THE PRESIDENT OF THE GENERAL COURT

makes the following

Order

 Background to the dispute, procedure and forms of order sought by the parties

1        On 28 January 2009, the European Commission carried out an inspection at the premises of one of the applicants, Nexans France, in Paris (France).

2        According to the applicants, Nexans and Nexans France, the Commission inspectors decided to copy ‘en masse’ a large number of email files from the computers of two employees of Nexans France, as well as the entire hard drive of one of those employees, and to remove these under seal to their premises in Brussels (Belgium) for further examination at a later date.

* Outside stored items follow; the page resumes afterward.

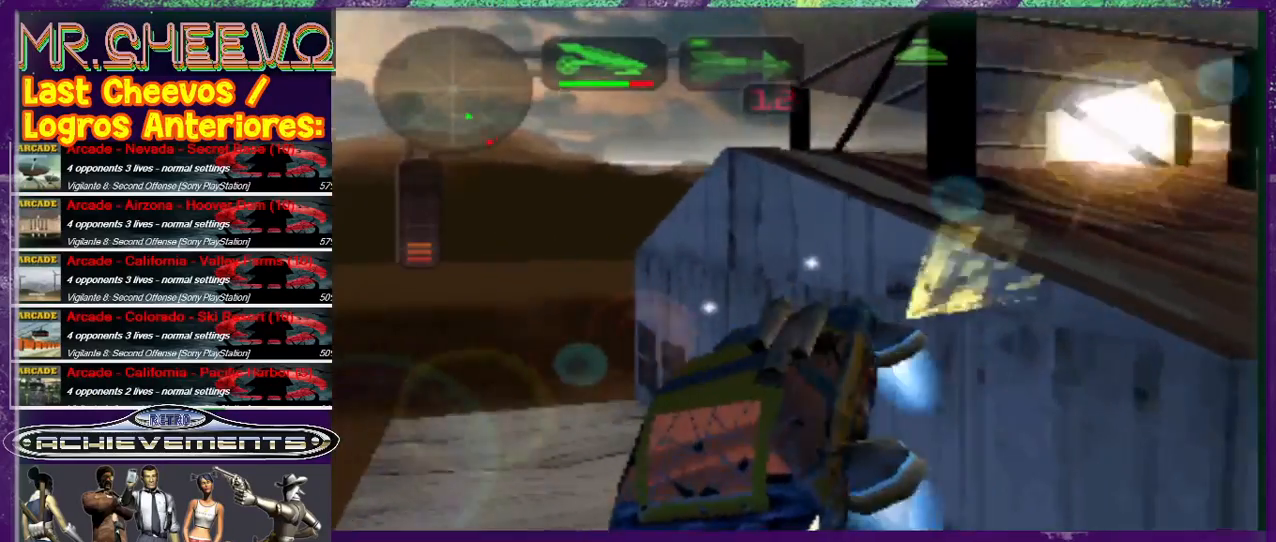
{"buttons": [], "left_stick": "down-right", "events": [[133, "CROSS", "down"], [200, "CROSS", "up"], [467, "left_stick", "down-right"]]}
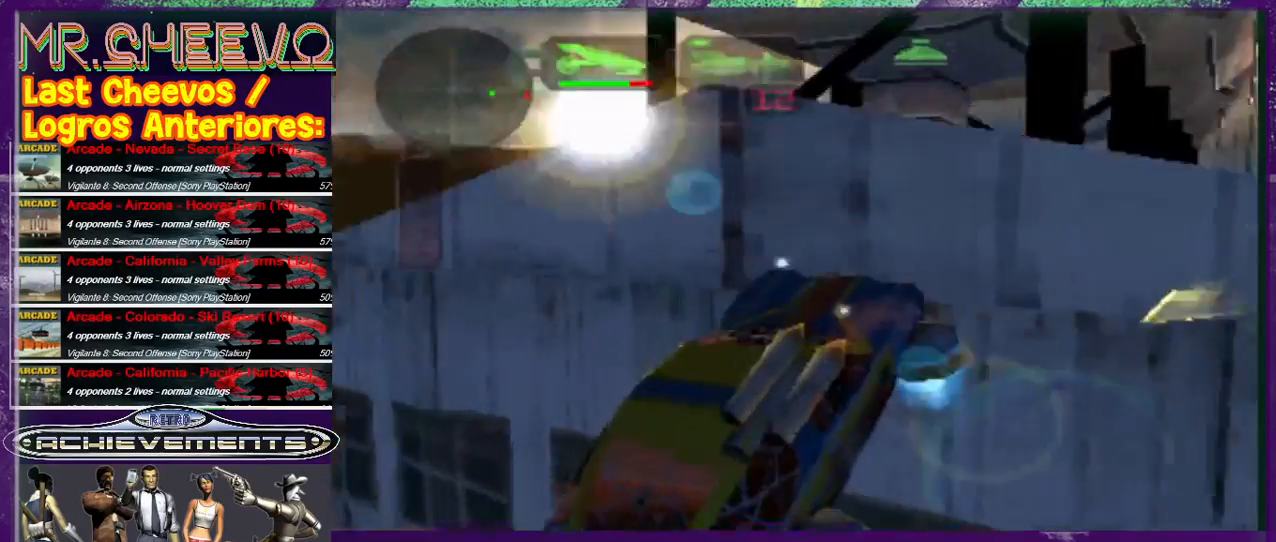
{"buttons": [], "left_stick": "up", "events": [[133, "left_stick", "up"], [267, "left_stick", "center"], [367, "left_stick", "up"]]}
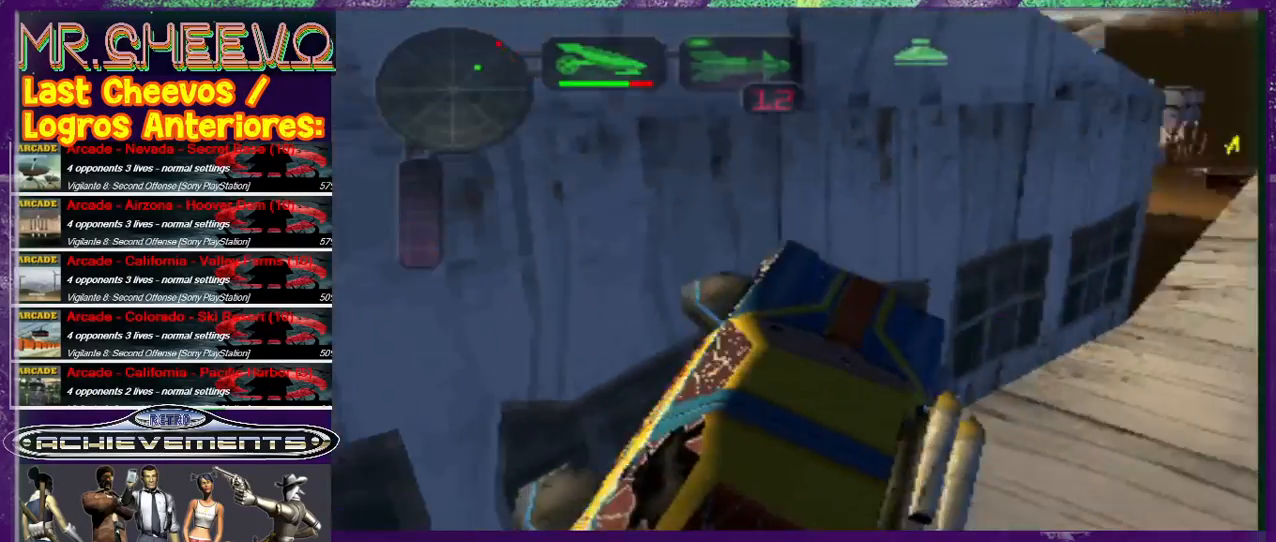
{"buttons": ["CROSS"], "left_stick": "up", "events": [[33, "CROSS", "down"], [33, "left_stick", "up-left"], [133, "CROSS", "up"], [267, "left_stick", "up"], [467, "CROSS", "down"]]}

3        According to the applicants, between 3 and 11 March 2009, the Commission conducted its inspection of the copied material at its premises in Brussels in the presence of the applicants’ lawyers, but in the absence of a representative of the relevant national competition authority. It was only at this stage that the Commission inspectors systematically examined the contents of the disks, selecting material that was deemed relevant and printing that material off. Copies of the printed material were allegedly provided to the applicants’ lawyers and the content of the disks subsequently erased.

4        In the action brought before the General Court on 7 April 2009, the applicants contested, inter alia, that procedure. In the judgment of 14 November 2012, Nexans France and Nexans v Commission (T‑135/09, EU:T:2012:596), the Court, inter alia, rejected as inadmissible the applications for annulment of the seizure of the documents. In that regard, it follows from that judgment that that seizure cannot be regarded as an actionable measure and that judicial review of the manner in which an inspection was conducted comes within the scope of an action for annulment, where appropriate, of the final decision adopted by the Commission under Article 101 TFEU (judgment of 14 November 2012, Nexans France and Nexans v Commission, T‑135/09, EU:T:2012:596, paragraph 132).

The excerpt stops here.